Des transformations économiques majeures produisent généralement des changements de grande ampleur. Au cours de la première révolution industrielle, au cours des XVIIIe et XIXe siècles, de nouveaux procédés de fabrication ont finalement conduit à d'énormes améliorations sur le plan du bien-être humain. La productivité a augmenté, permettant une hausse des salaires et des niveaux de vie. Mais, au début du processus, la mécanisation a eu des conséquences négatives, comme du chômage, du travail infantile et une dégradation environnementale.
L'impact social et politique de la révolution numérique pourrait être encore plus spectaculaire. Des guerres et des révolutions pourraient éclater et certaines valeurs telles que les droits de l'homme et les libertés civiles pourraient être compromises. Comme mes collègues et moi-même l’avons noté dans un récent article dans Scientific American, plus les ordinateurs ont des informations sur nous-mêmes, « moins il est probable que nos choix soient libres et non prédéterminés par d'autres » – tant que l’autodétermination informationnelle est impossible.
Heureusement, la perte d'autonomie individuelle n'est pas inévitable. Il est possible de concevoir un avenir numérique plus responsable. Mais nous devons commencer à le faire immédiatement. Le succès exigera des discours publics, une illumination et une émancipation numériques, et une sensibilisation plus large concernant les risques technologiques. En d'autres termes, la transition à laquelle nous sommes confrontés est trop grande pour pouvoir être gérée par un pays ou une organisation seuls. Nous sommes tous concernés : c’est notre avenir qui est en jeu.

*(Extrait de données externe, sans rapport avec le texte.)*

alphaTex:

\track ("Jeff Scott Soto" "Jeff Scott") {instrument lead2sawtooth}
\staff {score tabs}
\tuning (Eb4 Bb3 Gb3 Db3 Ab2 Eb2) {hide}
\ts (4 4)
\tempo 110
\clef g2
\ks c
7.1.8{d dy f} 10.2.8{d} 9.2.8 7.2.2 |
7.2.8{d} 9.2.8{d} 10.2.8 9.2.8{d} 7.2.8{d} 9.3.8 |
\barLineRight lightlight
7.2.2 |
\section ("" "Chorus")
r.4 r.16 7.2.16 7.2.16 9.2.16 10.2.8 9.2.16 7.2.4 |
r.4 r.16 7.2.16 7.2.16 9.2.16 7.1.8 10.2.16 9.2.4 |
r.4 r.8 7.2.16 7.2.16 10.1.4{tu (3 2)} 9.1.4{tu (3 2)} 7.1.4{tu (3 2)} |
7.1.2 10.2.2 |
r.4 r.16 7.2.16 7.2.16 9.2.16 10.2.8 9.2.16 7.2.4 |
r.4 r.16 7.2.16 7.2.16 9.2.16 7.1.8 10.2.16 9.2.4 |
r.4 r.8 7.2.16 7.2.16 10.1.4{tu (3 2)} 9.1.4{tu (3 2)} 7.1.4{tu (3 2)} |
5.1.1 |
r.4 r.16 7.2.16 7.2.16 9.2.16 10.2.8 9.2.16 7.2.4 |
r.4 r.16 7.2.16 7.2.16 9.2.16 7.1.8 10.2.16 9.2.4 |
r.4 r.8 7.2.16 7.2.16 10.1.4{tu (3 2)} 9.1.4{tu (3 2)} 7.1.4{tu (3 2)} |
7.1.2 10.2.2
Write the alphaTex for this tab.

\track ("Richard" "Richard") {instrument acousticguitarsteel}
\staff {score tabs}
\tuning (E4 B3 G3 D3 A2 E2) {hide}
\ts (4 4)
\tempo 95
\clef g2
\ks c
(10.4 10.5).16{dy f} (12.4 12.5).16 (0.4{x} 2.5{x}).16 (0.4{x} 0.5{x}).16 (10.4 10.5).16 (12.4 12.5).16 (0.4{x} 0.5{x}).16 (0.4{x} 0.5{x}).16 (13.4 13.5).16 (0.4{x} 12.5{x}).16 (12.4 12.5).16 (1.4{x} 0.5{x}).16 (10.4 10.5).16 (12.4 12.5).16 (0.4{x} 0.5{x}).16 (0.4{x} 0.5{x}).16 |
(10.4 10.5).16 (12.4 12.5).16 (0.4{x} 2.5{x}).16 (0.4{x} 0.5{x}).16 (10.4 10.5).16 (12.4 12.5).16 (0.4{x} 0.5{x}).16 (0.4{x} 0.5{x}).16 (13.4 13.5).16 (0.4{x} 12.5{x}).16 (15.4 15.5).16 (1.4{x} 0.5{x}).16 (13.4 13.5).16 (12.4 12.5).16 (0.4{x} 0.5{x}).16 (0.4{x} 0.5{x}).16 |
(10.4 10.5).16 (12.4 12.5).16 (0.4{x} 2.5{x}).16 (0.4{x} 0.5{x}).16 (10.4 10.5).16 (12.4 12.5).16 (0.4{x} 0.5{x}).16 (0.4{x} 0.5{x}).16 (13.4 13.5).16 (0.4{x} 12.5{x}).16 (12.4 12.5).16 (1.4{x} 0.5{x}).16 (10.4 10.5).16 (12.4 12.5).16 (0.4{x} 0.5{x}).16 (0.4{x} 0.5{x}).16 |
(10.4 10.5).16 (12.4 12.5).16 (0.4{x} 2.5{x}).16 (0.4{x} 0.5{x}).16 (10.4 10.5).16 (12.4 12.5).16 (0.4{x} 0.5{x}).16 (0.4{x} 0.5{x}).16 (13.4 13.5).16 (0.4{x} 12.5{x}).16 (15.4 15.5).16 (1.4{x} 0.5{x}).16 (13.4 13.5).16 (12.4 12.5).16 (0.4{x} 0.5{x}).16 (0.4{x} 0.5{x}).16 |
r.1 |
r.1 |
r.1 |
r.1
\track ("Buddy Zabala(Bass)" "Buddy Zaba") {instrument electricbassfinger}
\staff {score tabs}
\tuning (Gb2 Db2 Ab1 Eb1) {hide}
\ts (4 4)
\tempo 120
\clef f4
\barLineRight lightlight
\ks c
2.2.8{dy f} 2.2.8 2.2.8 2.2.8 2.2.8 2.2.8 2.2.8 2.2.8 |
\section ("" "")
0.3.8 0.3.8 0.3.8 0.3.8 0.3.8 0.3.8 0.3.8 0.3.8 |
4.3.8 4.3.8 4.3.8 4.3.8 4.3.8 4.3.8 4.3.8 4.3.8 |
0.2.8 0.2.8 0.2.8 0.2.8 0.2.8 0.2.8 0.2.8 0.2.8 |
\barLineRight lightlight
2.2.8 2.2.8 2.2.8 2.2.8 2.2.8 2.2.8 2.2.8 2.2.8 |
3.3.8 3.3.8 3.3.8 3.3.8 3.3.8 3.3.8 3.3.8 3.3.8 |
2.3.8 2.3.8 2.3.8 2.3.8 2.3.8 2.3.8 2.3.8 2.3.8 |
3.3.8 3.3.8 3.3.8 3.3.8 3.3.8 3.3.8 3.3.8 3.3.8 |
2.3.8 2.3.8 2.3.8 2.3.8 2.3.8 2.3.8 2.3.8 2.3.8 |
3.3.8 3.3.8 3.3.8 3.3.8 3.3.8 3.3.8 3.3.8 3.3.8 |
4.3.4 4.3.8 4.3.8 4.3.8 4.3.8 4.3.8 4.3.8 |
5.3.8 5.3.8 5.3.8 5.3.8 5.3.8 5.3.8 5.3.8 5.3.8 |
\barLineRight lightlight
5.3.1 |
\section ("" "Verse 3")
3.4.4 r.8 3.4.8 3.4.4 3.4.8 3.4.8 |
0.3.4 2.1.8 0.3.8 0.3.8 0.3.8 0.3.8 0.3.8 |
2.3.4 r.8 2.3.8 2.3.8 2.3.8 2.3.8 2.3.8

Il y a des dangers évidents à laisser le progrès technologique conduire seul ce changement. En 2008, l’éditeur du magazine Wired Chris Anderson avait suggéré que les big data finiraient par révéler toute la vérité, sans avoir besoin de science ni de théorie. De toute évidence, cela n'a pas eu lieu. Grâce à l’augmentation des données disponibles, les scientifiques trouvent d'autres régularités à étudier; la science est nécessaire pour juger celles qui sont révélatrices et celles qui induisent en erreur. Les attentes que l’IA puisse surmonter les faiblesses humaines telles que les biais comportementaux ont également dû être revues. Aujourd'hui, de nombreux systèmes d’IA discriminent certaines personnes et peuvent même être manipulés.
D'autres prédictions concernant la nouvelle « société numérique » étaient également erronées. Les soi-disant villes intelligentes – où la vie urbaine est automatisée – n’ont pas, jusqu'à présent, répondu aux attentes. La raison de cet échec est que les villes ne sont pas seulement des chaînes d'approvisionnement géantes; ce sont sont aussi des espaces pour l'expérimentation, la créativité, l'innovation, l'apprentissage et l'interaction.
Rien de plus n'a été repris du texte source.